In order to build a foundation for effective communication, you have to start with trust.

On one hand, trust can be a binary thing. You either do or don’t trust someone. On the other hand, there is a spectrum of trust – you might find room for skepticism or good reason to tread lightly with your vulnerabilities.

Perhaps the best way to say this is that the parties involved need to agree upon the level of trust between them. Without a modicum of trust, communication is impossible. If we believe someone’s motives to be evil or ill-conceived, everything they try to communicate will be viewed through that lens, batted down at the castle gates with no real chance of getting through.

Define A Win

Perhaps the most frustrating thing about ineffective communication is when you and your partner just cannot get on the same page. It is like you are speaking two different languages. Really, you are focused on two different things, one of you wanting to harp on one element and another something completely different. This leads to a sort of trench warfare that can make progress all but impossible.

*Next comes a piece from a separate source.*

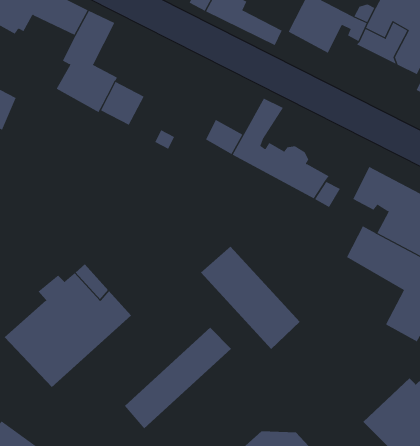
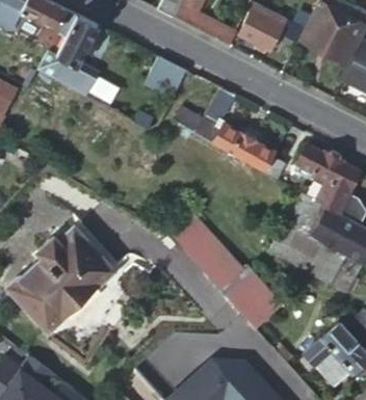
building: none -> [143,57,187,101]
building: none -> [271,219,334,274]
building: none -> [226,270,284,330]
building: [124,327,232,429] -> none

The best way to combat this is to cut it off at the pass. Set for yourselves a vision for togetherness– why are you in a relationship? You’ll often hear couples yelling “What do you want me to do?!” or “What is it you are trying to achieve?!” They are on to something. A lot of our dysfunction is the result of competing ends. If we can unify our goal, it takes the competition and lack of clarity out of communication, or at least greatly reduces it.

Practice. Practice. Practice.

There really is very little rest from communication within a relationship. Did you know only 7% of what we communicate is verbal? Seven percent! We are saying stuff to each other all the time with our facial expressions, the posture of our bodies, and the tone of our voice.

The ever-present challenges of communication often make us want to give up. We want to just “keep the peace” by not saying anything and pretending at a kind of false harmony that is more destructive in the long run than healthy conflict.

So, have some grace for one another, be honest, and be intentional about the messages you are communicating.